2011-12-30 Joule Thief, High Efficiency, Supercharged

My watsonseblog dated 2009 Feb 19   These may be dupes or unfinished.

2009-02-19

Joule Thief, High Efficiency, #01 Supercharged

See the schematic and original blog here.

I have built several of these high efficiency ‘supercharged’ Joule Thiefs (SJTs) to try to optimize the parts values, especially the coil. I’m posting these SJT blogs to allow the reader to get better results when building a duplicate SJT. I’ll give info on winding the coil, wire size, etc.

This SJT used a toroid core from All Electronics, part number TOR-54 (they have since sold out). I put a single turn (piece of straight wire) through the hole in this core and it measured 0.08 uH (I measured several of them to get an average). This means it is a low permeability core, much lower than the usual ferrite RFI suppressor sleeves that I’ve used (compare that to the charcoal TOR-23 cores they sell, which have 0.48 uH per turn). It also means that I have to use more turns to get the inductance up to 100 uH.

I jumble wound three solid enameled wires, each 36 inches long, wound trifilar, i.e. all three at the same time. Two were 28 AWG, connected in parallel for the primary winding. The third was 30 AWG, for the feedback winding. I cut the three wires to length, and on one end I twisted all three together to allow me to thread the wires through the core. Afterwards I cut off the twisted part. Each winding measured 124 uH.

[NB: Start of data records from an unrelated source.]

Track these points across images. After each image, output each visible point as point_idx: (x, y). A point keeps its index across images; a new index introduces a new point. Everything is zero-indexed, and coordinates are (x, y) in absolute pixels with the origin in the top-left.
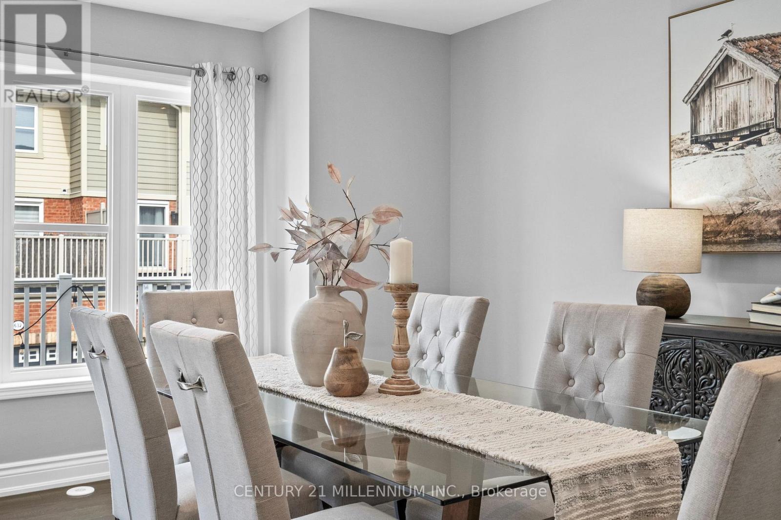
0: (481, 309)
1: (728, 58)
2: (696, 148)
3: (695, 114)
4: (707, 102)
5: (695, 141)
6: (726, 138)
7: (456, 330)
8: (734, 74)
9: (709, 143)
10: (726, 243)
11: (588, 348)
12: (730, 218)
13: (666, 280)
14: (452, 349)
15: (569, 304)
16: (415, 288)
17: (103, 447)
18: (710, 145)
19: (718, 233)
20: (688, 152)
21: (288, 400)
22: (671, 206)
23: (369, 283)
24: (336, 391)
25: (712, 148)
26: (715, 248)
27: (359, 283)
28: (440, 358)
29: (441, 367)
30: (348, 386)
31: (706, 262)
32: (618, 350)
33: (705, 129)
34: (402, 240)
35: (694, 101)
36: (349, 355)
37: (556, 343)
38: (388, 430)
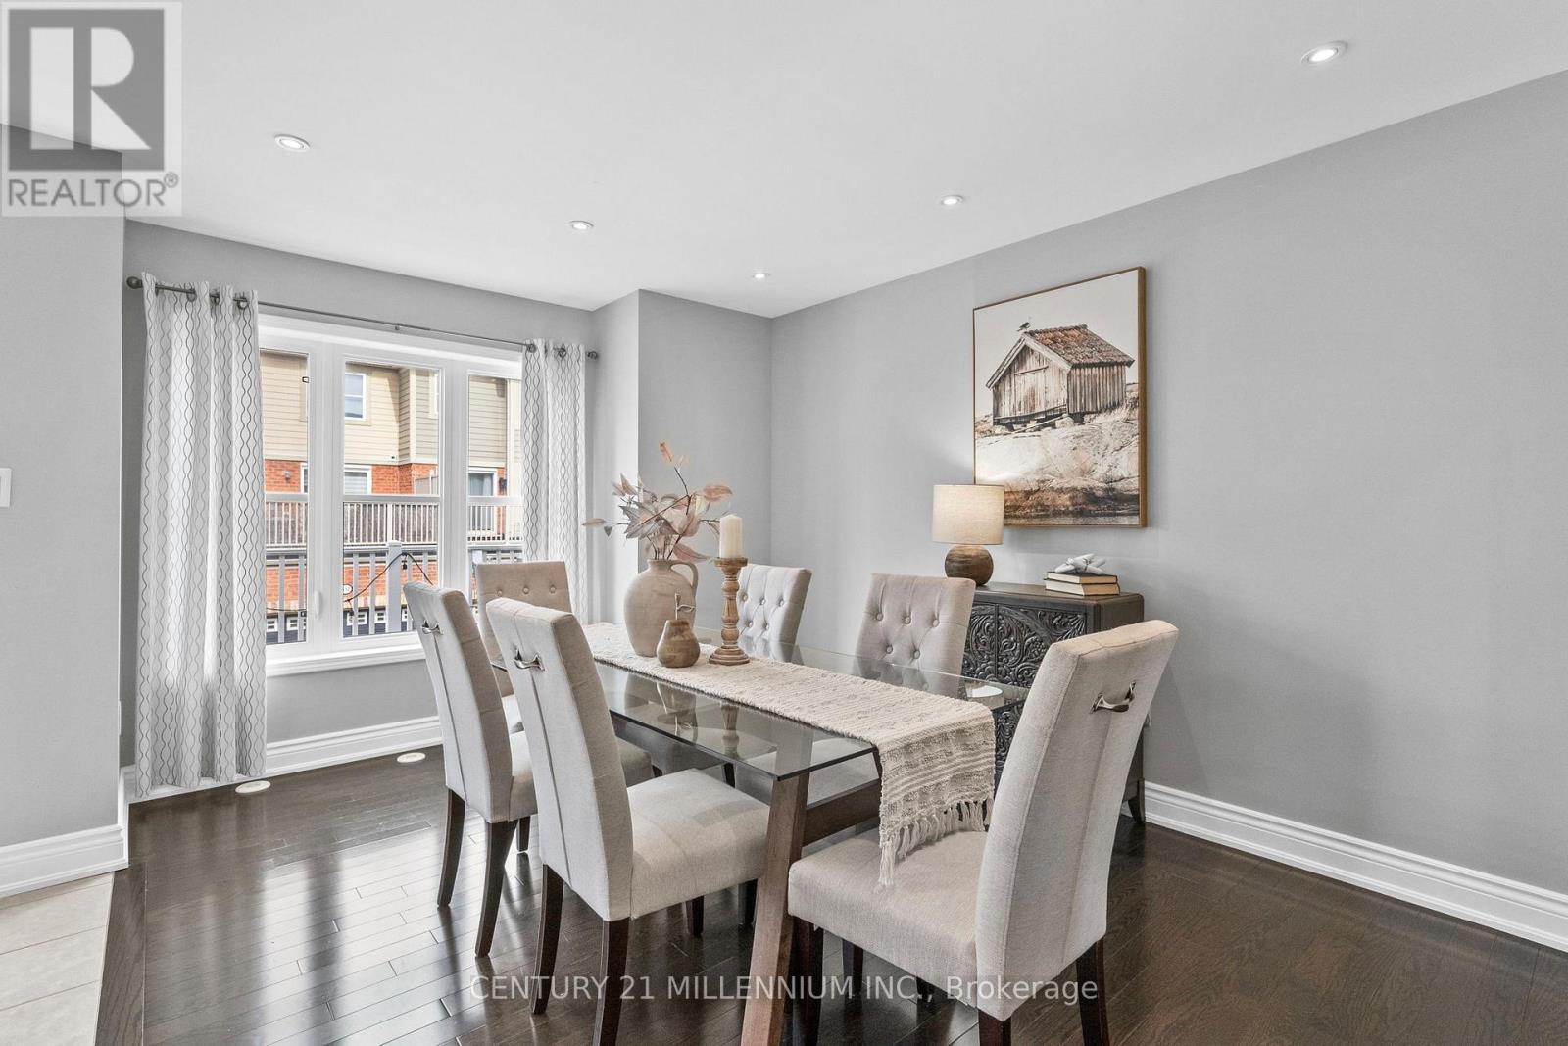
0: (804, 580)
1: (1026, 348)
2: (998, 430)
3: (997, 397)
4: (1008, 388)
5: (997, 423)
6: (1023, 421)
7: (781, 600)
8: (1031, 363)
9: (1010, 425)
10: (1025, 516)
11: (905, 617)
12: (1028, 494)
13: (972, 550)
14: (777, 618)
15: (888, 576)
16: (744, 562)
17: (436, 714)
18: (1010, 427)
19: (1017, 507)
20: (991, 433)
21: (622, 671)
22: (975, 483)
23: (699, 557)
24: (668, 663)
25: (1012, 430)
26: (1015, 521)
27: (690, 558)
28: (765, 626)
29: (767, 635)
30: (680, 656)
31: (1007, 533)
32: (932, 619)
33: (1006, 412)
34: (731, 516)
35: (996, 386)
36: (681, 627)
37: (875, 612)
38: (721, 702)
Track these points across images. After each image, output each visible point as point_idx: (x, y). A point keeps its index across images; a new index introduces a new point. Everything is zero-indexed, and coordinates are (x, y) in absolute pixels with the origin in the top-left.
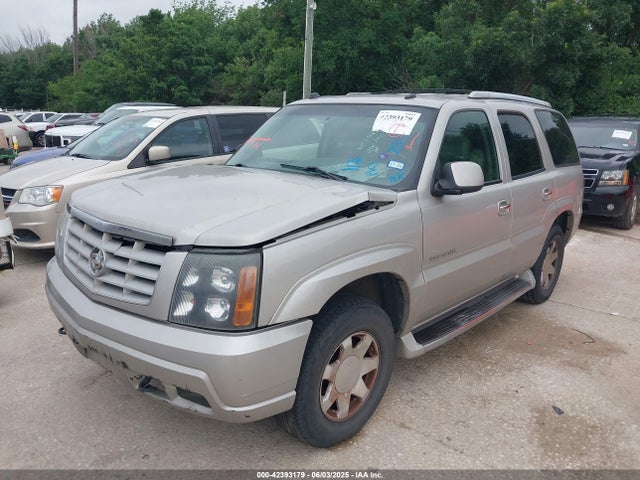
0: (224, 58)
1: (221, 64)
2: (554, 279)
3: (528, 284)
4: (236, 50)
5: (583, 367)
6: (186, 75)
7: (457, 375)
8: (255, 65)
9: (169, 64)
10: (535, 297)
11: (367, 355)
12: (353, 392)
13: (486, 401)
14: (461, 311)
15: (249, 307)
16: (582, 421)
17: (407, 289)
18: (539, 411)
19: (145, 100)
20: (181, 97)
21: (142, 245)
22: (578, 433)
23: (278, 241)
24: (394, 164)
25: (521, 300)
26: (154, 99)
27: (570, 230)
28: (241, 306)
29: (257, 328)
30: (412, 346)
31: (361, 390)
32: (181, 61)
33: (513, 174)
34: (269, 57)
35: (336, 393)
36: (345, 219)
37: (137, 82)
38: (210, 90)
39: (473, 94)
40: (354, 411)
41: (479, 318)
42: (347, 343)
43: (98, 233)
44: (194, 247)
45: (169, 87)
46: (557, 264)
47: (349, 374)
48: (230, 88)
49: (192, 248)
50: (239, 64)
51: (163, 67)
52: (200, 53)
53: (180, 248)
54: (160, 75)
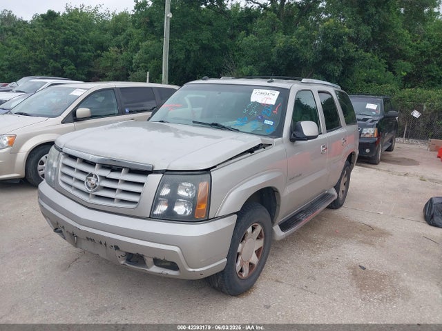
0: (102, 47)
1: (99, 52)
2: (345, 193)
3: (333, 196)
4: (110, 42)
5: (371, 244)
6: (74, 58)
7: (300, 251)
8: (125, 53)
9: (62, 50)
10: (336, 205)
11: (258, 238)
12: (250, 261)
13: (321, 265)
14: (300, 212)
15: (204, 207)
16: (377, 273)
17: (279, 197)
18: (352, 269)
19: (43, 75)
20: (71, 74)
21: (128, 170)
22: (376, 279)
23: (218, 167)
24: (267, 122)
25: (329, 207)
26: (50, 74)
27: (353, 163)
28: (199, 206)
29: (208, 219)
30: (279, 233)
31: (254, 259)
32: (71, 49)
33: (327, 129)
34: (137, 48)
35: (242, 262)
36: (250, 154)
37: (36, 61)
38: (91, 69)
39: (304, 80)
40: (251, 273)
41: (311, 216)
42: (250, 230)
43: (92, 164)
44: (167, 171)
45: (62, 66)
46: (347, 184)
47: (249, 249)
48: (107, 69)
49: (165, 172)
50: (113, 52)
51: (59, 52)
52: (84, 43)
53: (157, 172)
54: (56, 58)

For Q1 in the Fig. 2 circuit shown in the schematic (see link at top), I used a BC337-25. The R2 was 820 ohms, D1 was 1N4148. C2 was 1000 pF. The LED was a cheapo white LED removed from a 9-LED flashlight. A 47uF tantalum was across the supply rails.

MEASUREMENTS
I connected it to a 1.5V supply, and measured the supply current at 50mA. The LED current was 21 mA. The freq was 224 kHz. The LED was very bright. I calculated the efficiency at 89 percent, which seems too high, however the circuit did have very low power consumption.

Observations
This coil was wound using .335mm wire for the two primary windings. This is actually slightly larger than 28 AWG, about 27.5 AWG. It’s taken from a fan motor winding made in Switzerland. I had to scrape the very tough insulation off the ends with a single-edged razor blade, and it took quite a bit of scraping.

I am trying to keep the coil inductance above 100uH, and with the TOR-54 this means using solid enameled wire. If I used plastic insulated telephone wire, I wouldn’t be able to get a long enough length on the core to get 100uH.

Back to experimenting…

(2) COMMENTS

  1. I’m doing some thinkering on JTs and I’m reading your blog almost daily, you’re doing a great work! I’m really sorry your former blog was closed without notice, hence the missing schematic in this post. Would be very nice to have a pic of the project called a supercharged JT.

    1. Tiberius:
      Oops, my bad. I forgot to change the link from the old blog to my new one. I’ve now changed it. The schematic shows the Supercharged JT with the 1k and switch added. All that has to be done is remove the 1k and switch, and connect up the remaining 2 leads.